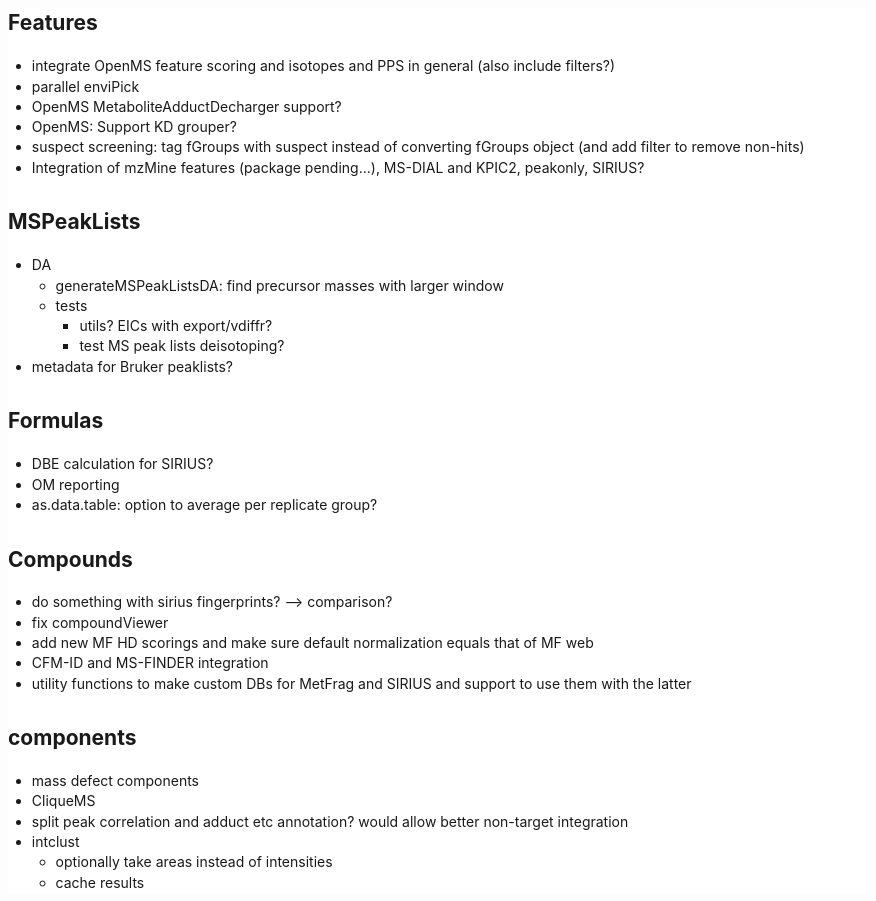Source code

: 
## Features

- integrate OpenMS feature scoring and isotopes and PPS in general (also include filters?)
- parallel enviPick
- OpenMS MetaboliteAdductDecharger support?
- OpenMS: Support KD grouper?
- suspect screening: tag fGroups with suspect instead of converting fGroups object (and add filter to remove non-hits)
- Integration of mzMine features (package pending...), MS-DIAL and KPIC2, peakonly, SIRIUS?


## MSPeakLists

- DA
    - generateMSPeakListsDA: find precursor masses with larger window
    - tests
        - utils? EICs with export/vdiffr?
        - test MS peak lists deisotoping?
- metadata for Bruker peaklists?


## Formulas

- DBE calculation for SIRIUS?
- OM reporting
- as.data.table: option to average per replicate group?


## Compounds

- do something with sirius fingerprints? --> comparison?
- fix compoundViewer
- add new MF HD scorings and make sure default normalization equals that of MF web
- CFM-ID and MS-FINDER integration
- utility functions to make custom DBs for MetFrag and SIRIUS and support to use them with the latter


## components
- mass defect components
- CliqueMS
- split peak correlation and adduct etc annotation? would allow better non-target integration
- intclust
    - optionally take areas instead of intensities
    - cache results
§ §
→ Job
Copy out each line of the data where the string "make" appears.

→ Solution for this problem
- add new MF HD scorings and make sure default normalization equals that of MF web
- utility functions to make custom DBs for MetFrag and SIRIUS and support to use them with the latter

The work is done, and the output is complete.